Burger grown from cow stem cells in laboratory put to taste test in London
LONDON For $332,000, you might expect a burger to come with fries and a shake.
But it's no ordinary hamburger that two volunteer taste-testers tucked into in London on Monday. The meat was grown in a laboratory, from cattle stem cells.
The perfectly round patty was pan fried in sunflower oil and butter and then sampled by Josh Schonwald, author of The Taste of Tomorrow, and food scientist Hanni Rutzler.
It was "close to meat," according to Rutzler, but she said she expected it to be softer and as the petri-dish beef contains no fat, it wasn't very juicy.
Schonwald also noted the absence of fat, which translated into a lesser flavor, "but the bite feels like a conventional hamburger"
Mark Post, whose team at Maastricht University in the Netherlands developed the burger, hopes that making meat in labs could eventually help feed the world and fight climate change.
Monday's taste test, coming after five years of research, is a key step toward making lab meat a culinary phenomenon.
"For the burger to succeed it has to look, feel and taste like the real thing," Post said.
Post and colleagues made the meat from the muscle cells of two organic cows. The cells were put into a nutrient solution to help them develop into muscle tissue, growing into small strands of meat.
It took nearly 20,000 strands to make one 5-ounce patty, which for Monday's taste test was seasoned with salt, egg powder, breadcrumbs, red beet juice and saffron. The project cost $332,000.
"I'm a vegetarian, but I would be first in line to try this," said Jonathan Garlick, a stem cell researcher at Tufts University School of Dental Medicine in Boston. He has used similar techniques to make human skin but wasn't involved in the burger research.
Experts say new ways of producing meat are needed to satisfy growing carnivorous appetites without exhausting resources. By 2050, the Food and Agriculture Organization predicts global meat consumption will double as more people in developing countries can afford it. Raising animals destined for the dinner table takes up about 70 percent of all agricultural land.
The animal rights group PETA has thrown its support behind the lab-meat initiative.
"As long as there's anybody who's willing to kill a chicken, a cow or a pig to make their meal, we are all for this," said Ingrid Newkirk, PETA's president and co-founder. "Instead of the millions and billions (of animals) being slaughtered now, we could just clone a few cells to make burgers or chops."
If the burger doesn't taste right, some scientists say the flavor can easily be tweaked.
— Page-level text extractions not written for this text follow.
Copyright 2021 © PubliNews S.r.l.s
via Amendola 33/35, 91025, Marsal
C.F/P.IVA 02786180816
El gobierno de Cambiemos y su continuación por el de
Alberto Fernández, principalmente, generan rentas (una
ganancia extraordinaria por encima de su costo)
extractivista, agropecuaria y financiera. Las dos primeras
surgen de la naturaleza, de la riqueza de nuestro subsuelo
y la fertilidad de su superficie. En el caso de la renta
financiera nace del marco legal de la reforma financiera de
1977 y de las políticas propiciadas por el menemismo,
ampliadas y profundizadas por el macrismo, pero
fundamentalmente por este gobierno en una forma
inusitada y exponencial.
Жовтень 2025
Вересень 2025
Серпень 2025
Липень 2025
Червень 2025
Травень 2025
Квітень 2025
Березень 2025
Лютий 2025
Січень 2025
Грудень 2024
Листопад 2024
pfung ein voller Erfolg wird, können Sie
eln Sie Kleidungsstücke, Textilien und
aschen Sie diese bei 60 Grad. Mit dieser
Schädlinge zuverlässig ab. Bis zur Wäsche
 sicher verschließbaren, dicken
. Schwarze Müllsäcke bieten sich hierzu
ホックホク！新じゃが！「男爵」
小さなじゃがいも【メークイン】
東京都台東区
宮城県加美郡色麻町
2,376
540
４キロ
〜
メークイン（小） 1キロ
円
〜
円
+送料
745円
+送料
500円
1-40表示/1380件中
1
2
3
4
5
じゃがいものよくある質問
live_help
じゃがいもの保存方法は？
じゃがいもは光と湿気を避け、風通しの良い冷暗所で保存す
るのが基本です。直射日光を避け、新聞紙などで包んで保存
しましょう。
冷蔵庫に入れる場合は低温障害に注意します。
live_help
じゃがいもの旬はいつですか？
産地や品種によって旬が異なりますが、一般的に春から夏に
"Taste is the least (important) problem since this could be controlled by letting some of the stem cells develop into fat cells," said Stig Omholt, director of biotechnology at the Norwegian University of Life Sciences. Adding fat to the burgers this way would probably be healthier than getting it from naturally chunky cows, said Omholt, who was not involved in the project.
Post and his colleagues have tasted the meat in the lab, and he said they cooked a test burger on Sunday.
Even if tweaks improved the taste of the lab-grown meat, it would be years before such burgers hit the market.
"The first (lab-made) meat products are going to be very exclusive," said Isha Datar, director of New Harvest, an international nonprofit that promotes meat alternatives. "These burgers won't be in Happy Meals before someone rich and famous is eating them."